**TEXT EXCERPT**
— Start —

For all the true good the General Federation of Women’s Clubs did, it was also riven by a fierce racism within its ranks. Despite a motto that claimed “Unity in Diversity,” in 1900 Georgia’s white club members rallied against Boston woman Josephine St. Pierre Ruffin, a Black activist who had formed the Woman’s Era Club seven years earlier. When she attempted to take her seat at that year’s national convention, the General Federation’s president, Rebecca Douglas Lowe, refused to recognize her right to do so. Apparently, Lowe had accepted the Woman’s Era Club’s membership dues before she realized its members were primarily Black. Once she realized what she’d done, she asked Ruffin to return the club’s credentials. Ruffin refused. The Federation then demanded that the Massachusetts State Federation, to which Ruffin’s club belonged, revoke her club’s membership. To its credit, those women also refused — and actively supported Ruffin in her fight against the General Federation, which then moved to make the national organization for white women only. But here’s the thing: by the General Federation’s own rules, Ruffin’s club, and any other club with valid state membership, was a de facto member and therefore guaranteed a seat at the national convention’s table. It had always been that way. “Therefore, it is important to note that in 1900 Georgia’s white clubwomen set out not to preserve the status quo,” wrote one historian, “but rather to change the rules.” They won. Despite protests, their motion passed in 1902. At the national level, but not the state level, the Federation became for white women only.199
And such exclusionary mindsets have endured. The Michigan Womyn’s Music Festival, which launched in 1976 and became a seminal women-only event until it folded in 2015, exposed the endemic transphobia within feminism and the huge potential pitfalls of women-only spaces. The world-reshaping power of the festival, which started essentially as a party in the woods, is evident in the many laudatory accounts of its celebrations. One regular attendee wrote in 2003 that “When [somebody] asked me when I feel I am most outside of the patriarchy, I immediately answered ‘At Michigan.’ . . . The experience of the Festival is to me that quintessential experience that tells me that another world, a world outside the patriarchy, is possible.” That particular account appears in a newsletter decorated with hand-drawn squares that detail “One hundred simple things you can do to end the patriarchy.” One suggestion is to “Make love to yourself tenderly.” Another is to “Grow flowers.” A third is to “Assume your ethnic and cultural identity is not normative.”200
And yet.

— End —

**DIRECTIONS**
1) According to the text excerpt, in what year did the Michigan Womyn's Music Festival launch?
2) Recast the records as a JSON list of strings, one string per line, leaving out blank lines. Start at the first line of the records and end with the line that contains "scientific name: Hyphantria cunea", including both of those lines.

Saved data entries
— Start —

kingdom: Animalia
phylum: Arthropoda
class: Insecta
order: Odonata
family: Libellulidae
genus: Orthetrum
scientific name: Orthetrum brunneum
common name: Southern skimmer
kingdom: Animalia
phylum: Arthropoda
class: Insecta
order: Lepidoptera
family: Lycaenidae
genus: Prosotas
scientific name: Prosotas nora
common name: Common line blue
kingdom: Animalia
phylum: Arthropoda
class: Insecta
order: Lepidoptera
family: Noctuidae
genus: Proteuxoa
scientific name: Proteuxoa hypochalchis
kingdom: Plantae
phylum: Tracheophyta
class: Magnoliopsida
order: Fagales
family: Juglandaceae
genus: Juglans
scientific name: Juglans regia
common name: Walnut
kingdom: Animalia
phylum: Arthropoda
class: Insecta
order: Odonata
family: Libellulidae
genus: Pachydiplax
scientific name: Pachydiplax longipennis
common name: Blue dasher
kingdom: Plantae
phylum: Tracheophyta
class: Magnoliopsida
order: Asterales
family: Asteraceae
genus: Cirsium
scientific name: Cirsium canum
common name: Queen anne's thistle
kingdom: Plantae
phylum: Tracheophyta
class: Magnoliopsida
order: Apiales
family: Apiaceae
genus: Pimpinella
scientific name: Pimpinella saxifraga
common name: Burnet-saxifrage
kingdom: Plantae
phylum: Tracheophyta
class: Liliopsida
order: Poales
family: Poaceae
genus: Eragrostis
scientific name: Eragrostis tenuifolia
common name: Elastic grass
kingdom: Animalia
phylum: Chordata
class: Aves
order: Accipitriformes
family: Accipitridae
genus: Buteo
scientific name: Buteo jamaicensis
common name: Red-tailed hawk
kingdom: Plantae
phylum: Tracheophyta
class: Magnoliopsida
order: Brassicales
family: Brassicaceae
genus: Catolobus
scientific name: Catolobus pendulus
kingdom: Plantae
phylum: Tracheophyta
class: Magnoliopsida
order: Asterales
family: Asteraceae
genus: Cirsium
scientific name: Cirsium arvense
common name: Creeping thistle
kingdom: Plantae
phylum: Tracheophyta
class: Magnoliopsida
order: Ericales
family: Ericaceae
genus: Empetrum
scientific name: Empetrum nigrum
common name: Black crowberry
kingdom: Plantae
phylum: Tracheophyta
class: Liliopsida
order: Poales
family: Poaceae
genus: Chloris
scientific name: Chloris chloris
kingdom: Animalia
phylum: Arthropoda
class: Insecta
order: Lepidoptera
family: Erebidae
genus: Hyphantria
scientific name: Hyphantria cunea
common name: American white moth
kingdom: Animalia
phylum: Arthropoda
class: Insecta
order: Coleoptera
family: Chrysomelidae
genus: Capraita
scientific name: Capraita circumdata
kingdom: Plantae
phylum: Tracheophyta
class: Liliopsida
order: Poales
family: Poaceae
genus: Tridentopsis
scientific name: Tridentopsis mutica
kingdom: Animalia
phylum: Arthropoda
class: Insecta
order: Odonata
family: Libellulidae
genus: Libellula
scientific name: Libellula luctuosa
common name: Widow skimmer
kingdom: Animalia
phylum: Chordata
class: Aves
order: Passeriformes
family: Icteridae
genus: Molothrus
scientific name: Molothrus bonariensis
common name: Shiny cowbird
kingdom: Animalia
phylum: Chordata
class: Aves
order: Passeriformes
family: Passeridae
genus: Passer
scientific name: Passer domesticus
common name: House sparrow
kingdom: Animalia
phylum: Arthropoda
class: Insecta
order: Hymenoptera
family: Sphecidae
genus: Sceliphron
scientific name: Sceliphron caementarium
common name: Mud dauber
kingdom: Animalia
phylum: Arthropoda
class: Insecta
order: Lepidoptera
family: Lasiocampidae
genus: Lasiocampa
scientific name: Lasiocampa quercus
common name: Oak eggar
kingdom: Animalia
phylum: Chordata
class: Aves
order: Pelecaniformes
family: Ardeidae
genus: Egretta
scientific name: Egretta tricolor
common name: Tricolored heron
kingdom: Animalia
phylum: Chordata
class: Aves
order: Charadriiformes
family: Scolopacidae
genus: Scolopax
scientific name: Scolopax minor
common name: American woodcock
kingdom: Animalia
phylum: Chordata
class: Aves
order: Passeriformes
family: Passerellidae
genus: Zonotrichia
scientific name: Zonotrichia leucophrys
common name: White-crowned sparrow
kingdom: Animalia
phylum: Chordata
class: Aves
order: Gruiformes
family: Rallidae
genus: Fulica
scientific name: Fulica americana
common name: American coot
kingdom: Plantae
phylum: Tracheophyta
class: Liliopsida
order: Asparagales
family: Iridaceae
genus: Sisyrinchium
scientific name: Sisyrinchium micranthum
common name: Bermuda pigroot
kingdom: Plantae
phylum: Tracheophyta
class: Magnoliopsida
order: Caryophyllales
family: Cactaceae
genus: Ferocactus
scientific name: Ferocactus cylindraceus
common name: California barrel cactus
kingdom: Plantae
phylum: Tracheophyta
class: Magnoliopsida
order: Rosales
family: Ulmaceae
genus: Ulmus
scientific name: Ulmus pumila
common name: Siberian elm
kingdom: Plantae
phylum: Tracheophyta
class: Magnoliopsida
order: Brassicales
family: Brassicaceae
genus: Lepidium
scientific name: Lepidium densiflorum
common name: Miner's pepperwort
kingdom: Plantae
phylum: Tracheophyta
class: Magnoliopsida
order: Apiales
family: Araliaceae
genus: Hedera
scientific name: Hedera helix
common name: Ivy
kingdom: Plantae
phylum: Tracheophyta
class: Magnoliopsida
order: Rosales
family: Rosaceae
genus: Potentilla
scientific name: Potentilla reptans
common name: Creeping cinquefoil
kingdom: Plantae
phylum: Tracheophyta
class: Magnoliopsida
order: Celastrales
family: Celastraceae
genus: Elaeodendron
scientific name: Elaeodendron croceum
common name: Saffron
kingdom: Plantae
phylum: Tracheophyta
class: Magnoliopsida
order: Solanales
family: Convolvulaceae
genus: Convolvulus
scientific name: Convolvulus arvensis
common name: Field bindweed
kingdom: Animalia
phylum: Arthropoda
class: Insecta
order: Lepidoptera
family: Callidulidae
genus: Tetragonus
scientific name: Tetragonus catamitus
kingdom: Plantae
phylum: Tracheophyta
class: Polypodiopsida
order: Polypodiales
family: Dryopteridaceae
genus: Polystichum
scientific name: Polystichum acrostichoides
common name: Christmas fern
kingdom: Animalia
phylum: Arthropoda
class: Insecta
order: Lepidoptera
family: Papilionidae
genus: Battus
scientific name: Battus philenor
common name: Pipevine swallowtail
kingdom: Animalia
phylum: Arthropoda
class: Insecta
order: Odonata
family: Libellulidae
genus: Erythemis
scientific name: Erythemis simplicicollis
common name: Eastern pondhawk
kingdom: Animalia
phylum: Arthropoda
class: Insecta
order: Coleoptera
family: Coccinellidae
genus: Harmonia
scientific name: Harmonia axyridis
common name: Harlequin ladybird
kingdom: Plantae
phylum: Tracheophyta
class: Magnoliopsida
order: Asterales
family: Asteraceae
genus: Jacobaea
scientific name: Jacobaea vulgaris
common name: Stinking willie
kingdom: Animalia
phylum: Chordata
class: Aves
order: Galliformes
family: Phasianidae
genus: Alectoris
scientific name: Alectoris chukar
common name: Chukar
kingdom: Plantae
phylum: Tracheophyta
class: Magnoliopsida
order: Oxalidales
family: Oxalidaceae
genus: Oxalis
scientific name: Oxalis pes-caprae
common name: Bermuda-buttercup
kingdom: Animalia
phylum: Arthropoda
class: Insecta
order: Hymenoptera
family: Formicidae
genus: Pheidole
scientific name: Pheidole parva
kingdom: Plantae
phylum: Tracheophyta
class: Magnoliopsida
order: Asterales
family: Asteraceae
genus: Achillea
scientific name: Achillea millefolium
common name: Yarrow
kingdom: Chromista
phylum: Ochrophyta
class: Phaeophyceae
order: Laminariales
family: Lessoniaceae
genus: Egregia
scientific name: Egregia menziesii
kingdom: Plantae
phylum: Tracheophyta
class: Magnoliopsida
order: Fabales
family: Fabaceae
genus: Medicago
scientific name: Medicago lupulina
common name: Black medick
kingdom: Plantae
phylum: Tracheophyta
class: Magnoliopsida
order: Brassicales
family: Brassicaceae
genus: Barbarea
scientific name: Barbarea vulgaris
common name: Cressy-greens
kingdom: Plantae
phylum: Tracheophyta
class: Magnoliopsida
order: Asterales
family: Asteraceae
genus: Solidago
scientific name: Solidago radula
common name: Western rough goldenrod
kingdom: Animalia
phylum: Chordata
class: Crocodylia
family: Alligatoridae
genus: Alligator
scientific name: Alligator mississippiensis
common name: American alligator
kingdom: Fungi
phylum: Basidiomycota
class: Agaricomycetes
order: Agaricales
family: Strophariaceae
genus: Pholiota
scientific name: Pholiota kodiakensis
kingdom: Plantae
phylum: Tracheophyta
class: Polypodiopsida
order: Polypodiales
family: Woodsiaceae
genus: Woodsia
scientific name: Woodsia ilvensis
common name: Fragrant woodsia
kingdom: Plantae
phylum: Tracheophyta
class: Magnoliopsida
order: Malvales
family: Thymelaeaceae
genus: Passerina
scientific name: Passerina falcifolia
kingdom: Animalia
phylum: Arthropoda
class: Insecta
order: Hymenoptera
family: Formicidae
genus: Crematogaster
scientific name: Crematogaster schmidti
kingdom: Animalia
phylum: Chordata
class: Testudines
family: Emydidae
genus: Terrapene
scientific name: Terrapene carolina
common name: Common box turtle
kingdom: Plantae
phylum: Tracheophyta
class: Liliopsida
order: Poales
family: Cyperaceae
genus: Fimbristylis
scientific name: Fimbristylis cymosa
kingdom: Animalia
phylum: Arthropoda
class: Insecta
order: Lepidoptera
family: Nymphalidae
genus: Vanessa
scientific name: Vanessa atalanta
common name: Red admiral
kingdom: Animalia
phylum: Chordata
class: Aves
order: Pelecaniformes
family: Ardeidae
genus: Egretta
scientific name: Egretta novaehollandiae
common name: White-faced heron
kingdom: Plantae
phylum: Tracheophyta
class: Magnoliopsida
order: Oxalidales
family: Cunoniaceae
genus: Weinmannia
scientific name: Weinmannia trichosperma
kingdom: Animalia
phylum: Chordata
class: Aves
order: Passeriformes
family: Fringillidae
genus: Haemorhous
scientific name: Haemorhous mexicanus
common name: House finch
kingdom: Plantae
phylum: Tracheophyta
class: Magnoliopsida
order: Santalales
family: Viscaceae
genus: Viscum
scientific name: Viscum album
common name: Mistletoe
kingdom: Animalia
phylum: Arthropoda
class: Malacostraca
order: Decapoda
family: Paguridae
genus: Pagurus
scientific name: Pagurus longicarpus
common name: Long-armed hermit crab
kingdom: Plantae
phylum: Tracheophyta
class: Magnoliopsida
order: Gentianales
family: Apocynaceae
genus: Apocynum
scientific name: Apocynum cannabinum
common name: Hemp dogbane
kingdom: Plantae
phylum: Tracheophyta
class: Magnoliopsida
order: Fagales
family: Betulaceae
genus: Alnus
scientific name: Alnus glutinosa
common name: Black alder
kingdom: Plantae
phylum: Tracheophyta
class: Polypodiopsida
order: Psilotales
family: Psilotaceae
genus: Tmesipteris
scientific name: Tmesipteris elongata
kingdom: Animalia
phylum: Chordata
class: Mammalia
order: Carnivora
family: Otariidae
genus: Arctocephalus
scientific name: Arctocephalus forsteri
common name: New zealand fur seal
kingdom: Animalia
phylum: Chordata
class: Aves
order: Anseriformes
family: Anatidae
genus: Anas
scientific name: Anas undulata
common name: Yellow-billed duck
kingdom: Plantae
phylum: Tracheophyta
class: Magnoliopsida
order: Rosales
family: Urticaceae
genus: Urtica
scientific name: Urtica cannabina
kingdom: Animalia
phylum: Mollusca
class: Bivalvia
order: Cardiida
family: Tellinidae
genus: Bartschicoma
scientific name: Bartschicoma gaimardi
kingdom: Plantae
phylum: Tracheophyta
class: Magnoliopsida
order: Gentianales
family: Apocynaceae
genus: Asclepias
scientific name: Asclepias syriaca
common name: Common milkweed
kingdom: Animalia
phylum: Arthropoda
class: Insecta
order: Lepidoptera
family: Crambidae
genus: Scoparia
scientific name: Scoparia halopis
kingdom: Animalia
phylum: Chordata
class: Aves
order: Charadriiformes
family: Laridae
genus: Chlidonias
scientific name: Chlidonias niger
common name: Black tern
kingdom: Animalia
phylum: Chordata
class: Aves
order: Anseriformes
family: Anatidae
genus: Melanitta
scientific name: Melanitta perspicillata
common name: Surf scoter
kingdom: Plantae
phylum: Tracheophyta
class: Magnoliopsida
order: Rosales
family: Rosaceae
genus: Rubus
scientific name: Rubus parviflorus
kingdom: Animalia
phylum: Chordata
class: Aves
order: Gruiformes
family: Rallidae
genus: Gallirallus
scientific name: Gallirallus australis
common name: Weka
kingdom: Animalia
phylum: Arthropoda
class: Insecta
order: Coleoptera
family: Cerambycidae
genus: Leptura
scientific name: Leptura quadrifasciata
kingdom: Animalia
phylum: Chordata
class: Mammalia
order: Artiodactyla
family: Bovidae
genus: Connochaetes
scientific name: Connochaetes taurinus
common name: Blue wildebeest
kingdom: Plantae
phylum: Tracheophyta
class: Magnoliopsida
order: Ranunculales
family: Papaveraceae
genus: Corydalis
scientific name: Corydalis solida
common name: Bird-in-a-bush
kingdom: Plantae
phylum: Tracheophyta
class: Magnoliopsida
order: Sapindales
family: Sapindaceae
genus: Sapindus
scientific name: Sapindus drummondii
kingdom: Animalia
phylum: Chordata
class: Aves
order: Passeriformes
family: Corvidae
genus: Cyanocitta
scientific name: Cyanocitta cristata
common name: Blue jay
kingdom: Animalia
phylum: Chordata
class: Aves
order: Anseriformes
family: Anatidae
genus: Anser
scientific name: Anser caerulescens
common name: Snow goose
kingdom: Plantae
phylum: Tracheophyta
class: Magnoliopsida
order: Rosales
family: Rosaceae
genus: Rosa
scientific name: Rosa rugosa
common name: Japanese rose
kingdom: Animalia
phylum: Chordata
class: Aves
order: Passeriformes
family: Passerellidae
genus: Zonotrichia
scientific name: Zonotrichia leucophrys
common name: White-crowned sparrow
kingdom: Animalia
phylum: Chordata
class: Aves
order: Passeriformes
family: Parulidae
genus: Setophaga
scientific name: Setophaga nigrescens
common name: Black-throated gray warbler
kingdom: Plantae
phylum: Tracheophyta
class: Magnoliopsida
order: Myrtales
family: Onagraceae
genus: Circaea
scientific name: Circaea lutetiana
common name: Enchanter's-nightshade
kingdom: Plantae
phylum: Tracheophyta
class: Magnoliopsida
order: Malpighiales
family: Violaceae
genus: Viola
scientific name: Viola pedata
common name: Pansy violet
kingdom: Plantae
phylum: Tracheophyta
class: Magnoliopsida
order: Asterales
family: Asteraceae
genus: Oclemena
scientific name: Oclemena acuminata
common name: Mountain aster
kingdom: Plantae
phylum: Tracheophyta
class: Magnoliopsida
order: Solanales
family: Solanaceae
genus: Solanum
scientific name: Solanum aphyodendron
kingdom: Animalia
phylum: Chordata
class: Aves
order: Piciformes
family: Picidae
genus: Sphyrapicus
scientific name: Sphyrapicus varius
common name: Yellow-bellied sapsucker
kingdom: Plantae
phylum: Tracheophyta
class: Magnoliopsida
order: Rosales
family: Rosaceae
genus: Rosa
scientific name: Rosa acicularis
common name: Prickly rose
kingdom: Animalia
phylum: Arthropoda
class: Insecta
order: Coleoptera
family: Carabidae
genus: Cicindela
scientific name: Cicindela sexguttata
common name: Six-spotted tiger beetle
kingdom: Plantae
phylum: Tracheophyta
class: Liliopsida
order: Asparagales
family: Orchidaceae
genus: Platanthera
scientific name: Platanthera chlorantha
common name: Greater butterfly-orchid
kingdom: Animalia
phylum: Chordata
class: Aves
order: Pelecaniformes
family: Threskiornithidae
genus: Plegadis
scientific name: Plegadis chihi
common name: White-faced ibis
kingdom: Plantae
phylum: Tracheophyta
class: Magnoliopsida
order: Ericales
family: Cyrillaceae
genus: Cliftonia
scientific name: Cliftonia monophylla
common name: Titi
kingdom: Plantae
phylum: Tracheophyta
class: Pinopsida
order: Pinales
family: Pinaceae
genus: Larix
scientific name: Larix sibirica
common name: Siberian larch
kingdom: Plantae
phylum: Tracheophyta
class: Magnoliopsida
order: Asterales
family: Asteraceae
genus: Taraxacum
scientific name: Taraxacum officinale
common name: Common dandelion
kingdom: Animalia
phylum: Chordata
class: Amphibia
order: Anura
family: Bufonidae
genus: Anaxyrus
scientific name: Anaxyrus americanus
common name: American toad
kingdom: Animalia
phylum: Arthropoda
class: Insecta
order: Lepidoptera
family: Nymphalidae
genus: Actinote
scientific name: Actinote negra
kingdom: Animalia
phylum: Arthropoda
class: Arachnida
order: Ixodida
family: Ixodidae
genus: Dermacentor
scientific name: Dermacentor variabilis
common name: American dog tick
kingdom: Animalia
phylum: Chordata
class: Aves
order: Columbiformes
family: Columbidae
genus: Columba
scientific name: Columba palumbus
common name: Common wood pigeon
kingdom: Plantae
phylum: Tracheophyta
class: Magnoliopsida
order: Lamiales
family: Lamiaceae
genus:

— End —

**SOLUTIONS TO THE TASKS**
1) 1976

2)
[
  "kingdom: Animalia",
  "phylum: Arthropoda",
  "class: Insecta",
  "order: Odonata",
  "family: Libellulidae",
  "genus: Orthetrum",
  "scientific name: Orthetrum brunneum",
  "common name: Southern skimmer",
  "kingdom: Animalia",
  "phylum: Arthropoda",
  "class: Insecta",
  "order: Lepidoptera",
  "family: Lycaenidae",
  "genus: Prosotas",
  "scientific name: Prosotas nora",
  "common name: Common line blue",
  "kingdom: Animalia",
  "phylum: Arthropoda",
  "class: Insecta",
  "order: Lepidoptera",
  "family: Noctuidae",
  "genus: Proteuxoa",
  "scientific name: Proteuxoa hypochalchis",
  "kingdom: Plantae",
  "phylum: Tracheophyta",
  "class: Magnoliopsida",
  "order: Fagales",
  "family: Juglandaceae",
  "genus: Juglans",
  "scientific name: Juglans regia",
  "common name: Walnut",
  "kingdom: Animalia",
  "phylum: Arthropoda",
  "class: Insecta",
  "order: Odonata",
  "family: Libellulidae",
  "genus: Pachydiplax",
  "scientific name: Pachydiplax longipennis",
  "common name: Blue dasher",
  "kingdom: Plantae",
  "phylum: Tracheophyta",
  "class: Magnoliopsida",
  "order: Asterales",
  "family: Asteraceae",
  "genus: Cirsium",
  "scientific name: Cirsium canum",
  "common name: Queen anne's thistle",
  "kingdom: Plantae",
  "phylum: Tracheophyta",
  "class: Magnoliopsida",
  "order: Apiales",
  "family: Apiaceae",
  "genus: Pimpinella",
  "scientific name: Pimpinella saxifraga",
  "common name: Burnet-saxifrage",
  "kingdom: Plantae",
  "phylum: Tracheophyta",
  "class: Liliopsida",
  "order: Poales",
  "family: Poaceae",
  "genus: Eragrostis",
  "scientific name: Eragrostis tenuifolia",
  "common name: Elastic grass",
  "kingdom: Animalia",
  "phylum: Chordata",
  "class: Aves",
  "order: Accipitriformes",
  "family: Accipitridae",
  "genus: Buteo",
  "scientific name: Buteo jamaicensis",
  "common name: Red-tailed hawk",
  "kingdom: Plantae",
  "phylum: Tracheophyta",
  "class: Magnoliopsida",
  "order: Brassicales",
  "family: Brassicaceae",
  "genus: Catolobus",
  "scientific name: Catolobus pendulus",
  "kingdom: Plantae",
  "phylum: Tracheophyta",
  "class: Magnoliopsida",
  "order: Asterales",
  "family: Asteraceae",
  "genus: Cirsium",
  "scientific name: Cirsium arvense",
  "common name: Creeping thistle",
  "kingdom: Plantae",
  "phylum: Tracheophyta",
  "class: Magnoliopsida",
  "order: Ericales",
  "family: Ericaceae",
  "genus: Empetrum",
  "scientific name: Empetrum nigrum",
  "common name: Black crowberry",
  "kingdom: Plantae",
  "phylum: Tracheophyta",
  "class: Liliopsida",
  "order: Poales",
  "family: Poaceae",
  "genus: Chloris",
  "scientific name: Chloris chloris",
  "kingdom: Animalia",
  "phylum: Arthropoda",
  "class: Insecta",
  "order: Lepidoptera",
  "family: Erebidae",
  "genus: Hyphantria",
  "scientific name: Hyphantria cunea"
]